Monday 23 July 2018

UDOL/IEMA Seminar Highlights on Skills for a Sustainable Economy

The University of Derby Online Learning (UDOL) in partnership with Institute of Environmental Management and Assessment (IEMA), organized a seminar on “Developing Skills for a Sustainable Economy” last month in Port Harcourt. and we were in attendance. The seminar revolved around human and business interactions with the environment, the global mega-trends & how we respond to them, and the necessary skills for a sustainable economy. The highlights of the seminar are as follows;

  • The typical Nigerian business has its impacts directly and indirectly on the environment through its processes or operations and through the supply chain channels. Businesses in Nigeria should therefore always have business sustainability as their watchword. While some businesses such as a bank typically believes its operations are environment friendly and as such can be considered sustainable enough. However, one of the factors to consider before giving out a loan should be whether or not the loan receiver is opting for an investment that is environment friendly or not. It is therefore pertinent to come to terms with the fact that sustainability itself, most times, is not about the primary physical operations but also about the impact the resources within us make.

  • Our current population is growing at an alarming rate such that Nigeria would be the 5th most populous country in the world by 2050, ahead of Indonesia and behind the USA. The current global mega-trend is such that the effect of population growth would be exacerbated if the economic development does not augur with the predicted growth. With Nigeria winning the award of World’s Poverty capital according to the World Bank, we should get ready for what is to come.
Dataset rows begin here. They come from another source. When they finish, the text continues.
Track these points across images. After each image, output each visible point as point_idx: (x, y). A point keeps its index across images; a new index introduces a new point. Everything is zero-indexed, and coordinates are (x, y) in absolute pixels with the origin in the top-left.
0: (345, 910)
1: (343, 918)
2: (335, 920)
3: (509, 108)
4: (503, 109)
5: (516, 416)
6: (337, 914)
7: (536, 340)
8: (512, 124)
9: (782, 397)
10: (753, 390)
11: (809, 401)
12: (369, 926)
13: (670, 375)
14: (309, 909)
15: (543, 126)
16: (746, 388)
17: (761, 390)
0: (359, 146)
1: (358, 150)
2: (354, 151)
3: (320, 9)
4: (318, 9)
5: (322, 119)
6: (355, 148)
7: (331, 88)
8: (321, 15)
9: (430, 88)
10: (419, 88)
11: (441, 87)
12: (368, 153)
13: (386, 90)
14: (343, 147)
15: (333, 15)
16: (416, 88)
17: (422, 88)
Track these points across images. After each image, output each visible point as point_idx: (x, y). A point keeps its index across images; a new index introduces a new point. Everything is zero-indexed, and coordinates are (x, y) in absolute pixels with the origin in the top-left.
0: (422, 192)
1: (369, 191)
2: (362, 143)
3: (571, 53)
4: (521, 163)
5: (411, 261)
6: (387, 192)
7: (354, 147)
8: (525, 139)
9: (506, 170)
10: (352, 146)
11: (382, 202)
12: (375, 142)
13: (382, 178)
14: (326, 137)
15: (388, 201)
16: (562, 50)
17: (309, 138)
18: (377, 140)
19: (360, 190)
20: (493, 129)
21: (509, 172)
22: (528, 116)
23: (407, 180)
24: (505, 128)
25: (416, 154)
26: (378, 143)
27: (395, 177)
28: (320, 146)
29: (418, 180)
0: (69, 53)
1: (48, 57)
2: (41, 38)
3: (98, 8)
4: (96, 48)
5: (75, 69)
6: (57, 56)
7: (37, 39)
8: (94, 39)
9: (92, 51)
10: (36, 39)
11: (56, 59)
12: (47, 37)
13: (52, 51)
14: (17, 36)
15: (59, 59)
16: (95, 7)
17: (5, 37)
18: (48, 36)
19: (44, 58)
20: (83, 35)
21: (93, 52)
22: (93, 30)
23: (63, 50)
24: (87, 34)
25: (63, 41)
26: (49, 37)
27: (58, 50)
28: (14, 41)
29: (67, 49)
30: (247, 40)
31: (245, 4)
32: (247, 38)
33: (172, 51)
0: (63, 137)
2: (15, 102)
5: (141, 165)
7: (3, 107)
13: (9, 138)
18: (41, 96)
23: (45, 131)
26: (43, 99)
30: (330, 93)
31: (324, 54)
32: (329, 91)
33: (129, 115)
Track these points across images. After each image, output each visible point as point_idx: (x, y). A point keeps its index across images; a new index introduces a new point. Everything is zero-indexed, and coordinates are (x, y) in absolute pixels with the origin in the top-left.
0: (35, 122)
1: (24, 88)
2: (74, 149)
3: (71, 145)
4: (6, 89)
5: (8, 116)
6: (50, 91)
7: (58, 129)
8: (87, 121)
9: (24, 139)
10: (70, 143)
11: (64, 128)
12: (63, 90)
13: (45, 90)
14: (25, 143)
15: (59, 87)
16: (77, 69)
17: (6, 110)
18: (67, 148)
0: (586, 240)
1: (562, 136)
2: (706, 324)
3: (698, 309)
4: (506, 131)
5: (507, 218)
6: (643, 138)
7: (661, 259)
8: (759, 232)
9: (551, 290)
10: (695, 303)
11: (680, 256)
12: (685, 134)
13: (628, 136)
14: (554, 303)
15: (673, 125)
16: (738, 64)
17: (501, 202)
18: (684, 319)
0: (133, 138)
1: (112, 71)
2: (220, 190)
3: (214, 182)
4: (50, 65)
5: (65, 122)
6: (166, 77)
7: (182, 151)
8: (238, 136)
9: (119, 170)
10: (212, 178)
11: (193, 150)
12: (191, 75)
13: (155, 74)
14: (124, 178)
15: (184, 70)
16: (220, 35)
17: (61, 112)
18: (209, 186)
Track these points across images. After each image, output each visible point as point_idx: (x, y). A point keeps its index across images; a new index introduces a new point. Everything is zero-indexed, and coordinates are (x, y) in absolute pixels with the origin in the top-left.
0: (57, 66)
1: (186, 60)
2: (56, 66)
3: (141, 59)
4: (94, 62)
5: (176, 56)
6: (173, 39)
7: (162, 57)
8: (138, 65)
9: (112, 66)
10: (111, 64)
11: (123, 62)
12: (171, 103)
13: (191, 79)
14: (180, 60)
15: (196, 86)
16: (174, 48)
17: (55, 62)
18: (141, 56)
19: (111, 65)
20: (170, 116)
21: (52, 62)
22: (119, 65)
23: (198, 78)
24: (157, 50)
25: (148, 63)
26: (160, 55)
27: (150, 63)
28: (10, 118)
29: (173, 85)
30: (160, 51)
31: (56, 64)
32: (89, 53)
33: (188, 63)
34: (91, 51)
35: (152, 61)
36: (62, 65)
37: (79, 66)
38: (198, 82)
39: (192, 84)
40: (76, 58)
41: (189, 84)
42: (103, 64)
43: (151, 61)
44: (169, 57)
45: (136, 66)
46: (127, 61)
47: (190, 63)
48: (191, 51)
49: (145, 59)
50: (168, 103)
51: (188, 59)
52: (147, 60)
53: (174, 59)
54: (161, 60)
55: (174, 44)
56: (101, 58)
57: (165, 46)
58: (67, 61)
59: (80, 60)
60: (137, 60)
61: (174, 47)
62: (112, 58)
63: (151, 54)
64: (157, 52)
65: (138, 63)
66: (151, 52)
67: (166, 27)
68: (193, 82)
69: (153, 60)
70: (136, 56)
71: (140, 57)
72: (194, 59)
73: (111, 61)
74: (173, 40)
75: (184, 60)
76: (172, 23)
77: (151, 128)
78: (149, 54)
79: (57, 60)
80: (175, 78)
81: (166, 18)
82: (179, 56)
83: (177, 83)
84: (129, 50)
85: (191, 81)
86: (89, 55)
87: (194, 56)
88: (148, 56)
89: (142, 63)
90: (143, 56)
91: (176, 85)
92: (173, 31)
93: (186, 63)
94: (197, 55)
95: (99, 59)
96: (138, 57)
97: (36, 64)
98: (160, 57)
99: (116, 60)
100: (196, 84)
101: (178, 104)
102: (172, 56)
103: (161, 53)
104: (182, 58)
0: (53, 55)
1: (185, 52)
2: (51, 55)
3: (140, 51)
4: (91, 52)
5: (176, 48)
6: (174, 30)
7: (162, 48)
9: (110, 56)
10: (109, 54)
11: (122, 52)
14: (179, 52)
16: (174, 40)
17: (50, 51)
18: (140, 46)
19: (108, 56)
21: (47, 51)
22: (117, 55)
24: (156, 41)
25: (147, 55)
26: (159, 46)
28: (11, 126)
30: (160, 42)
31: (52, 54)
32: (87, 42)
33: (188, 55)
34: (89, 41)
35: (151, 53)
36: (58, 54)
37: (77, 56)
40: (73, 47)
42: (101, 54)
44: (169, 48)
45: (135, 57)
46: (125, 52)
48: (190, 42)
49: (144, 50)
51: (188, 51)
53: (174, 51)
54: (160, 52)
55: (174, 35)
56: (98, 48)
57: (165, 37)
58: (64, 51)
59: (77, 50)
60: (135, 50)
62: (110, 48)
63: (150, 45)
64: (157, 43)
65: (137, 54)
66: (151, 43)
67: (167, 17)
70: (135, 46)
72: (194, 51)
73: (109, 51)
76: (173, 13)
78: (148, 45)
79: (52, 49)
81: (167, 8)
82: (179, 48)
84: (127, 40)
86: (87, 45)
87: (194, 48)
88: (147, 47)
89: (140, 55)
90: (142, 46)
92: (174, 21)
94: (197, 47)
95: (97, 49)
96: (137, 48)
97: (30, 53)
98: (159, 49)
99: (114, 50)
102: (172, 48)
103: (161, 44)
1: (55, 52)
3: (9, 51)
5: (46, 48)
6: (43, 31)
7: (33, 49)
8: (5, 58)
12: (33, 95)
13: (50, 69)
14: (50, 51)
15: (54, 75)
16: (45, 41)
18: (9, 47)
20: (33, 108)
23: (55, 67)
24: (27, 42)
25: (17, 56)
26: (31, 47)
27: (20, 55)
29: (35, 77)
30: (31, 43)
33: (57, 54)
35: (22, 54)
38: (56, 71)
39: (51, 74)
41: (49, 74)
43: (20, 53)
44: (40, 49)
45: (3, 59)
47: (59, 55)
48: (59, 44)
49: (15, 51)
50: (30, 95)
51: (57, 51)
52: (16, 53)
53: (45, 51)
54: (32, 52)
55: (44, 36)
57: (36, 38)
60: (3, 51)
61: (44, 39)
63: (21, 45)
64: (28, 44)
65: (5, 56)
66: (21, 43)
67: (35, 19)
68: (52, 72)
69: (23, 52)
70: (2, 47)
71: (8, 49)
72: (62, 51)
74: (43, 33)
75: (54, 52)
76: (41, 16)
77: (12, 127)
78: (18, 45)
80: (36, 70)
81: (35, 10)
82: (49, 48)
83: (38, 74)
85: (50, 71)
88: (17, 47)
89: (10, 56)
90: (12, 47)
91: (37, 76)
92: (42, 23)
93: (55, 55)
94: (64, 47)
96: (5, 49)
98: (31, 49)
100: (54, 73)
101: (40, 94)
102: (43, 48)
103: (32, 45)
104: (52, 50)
The indices of Population, Education and Economic Prosperity cannot be overemphasized as they remain juxtaposed in the development of a nation.

  • Climate change is a global mega-trend whose negative impacts we are currently facing. Effects such as flooding, water stress, pollution, soil degradation & desertification, and droughts are environmental issues we have come to terms with almost on a daily basis. It has been projected that by 2050, 50% of yields from Agriculture will be lost in some African countries and about 60% of the global population will face water issues by the same year if nothing is done. While 52% of agricultural land is already affected by moderate to severe degradation, there will be 60% increase in food demand to feed 9.7billion humans by 2050.

  • The sustainability challenge must be our core idealism as we hope to develop on all facets, and this development must happen within our means. In 2017, Kate Raworth developed a module known as The Doughnut of Planetary Boundaries, which aims to create a safe space within which we as humans must operate to keep us from shooting above the ecological ceiling and face the consequences. We must therefore ensure our social foundation and economic policies are hinged on sustainable factors such as water, food, energy, education, social equity, political voice, housing, networks, gender equality etc. These factors, if maintained are going to keep us within the cycle of regenerative and distributive economy, otherwise known as the safe and just space for humanity. Once we overshoot, we begin to face the negative impacts such as climate change, ozone layer depletion, biodiversity loss, air pollution, freshwater withdrawals, etc.
The Doughnut of Planetary Boundaries - Kate Raworth (2017)

  • Our responses must be intentional. The purpose of a business must be redefined around creating shared value, according to Michael Porter and Daniel Kramer. Sustainability must become the key driver of innovation such that only companies that make sustainability a goal will achieve competitive advantage. For corporate sustainability to have meaning, there must be a rethinking of business models, products, technologies and processes. And as United Nations Global Impact puts it, corporate sustainability is a company’s delivery of long-term value in financial, environmental, social and ethical terms. The SDGs and Africa Goals must come to fore in terms of business practices.
Our economy in in dire need of sustainable agents who are passionate about restoring the planet to what is used to be. Innovation needs to be the drive even as opportunities are spotted, organizations must ensure their structures and processes need to be tailored around sustainability. Skills for shaping sustainable business practice must be enshrined in the operational management of organizations. Perhaps, individuals, government and organizations can finally foster a healthy competition in terms of environmental sustainability and a sustainable economy as a whole.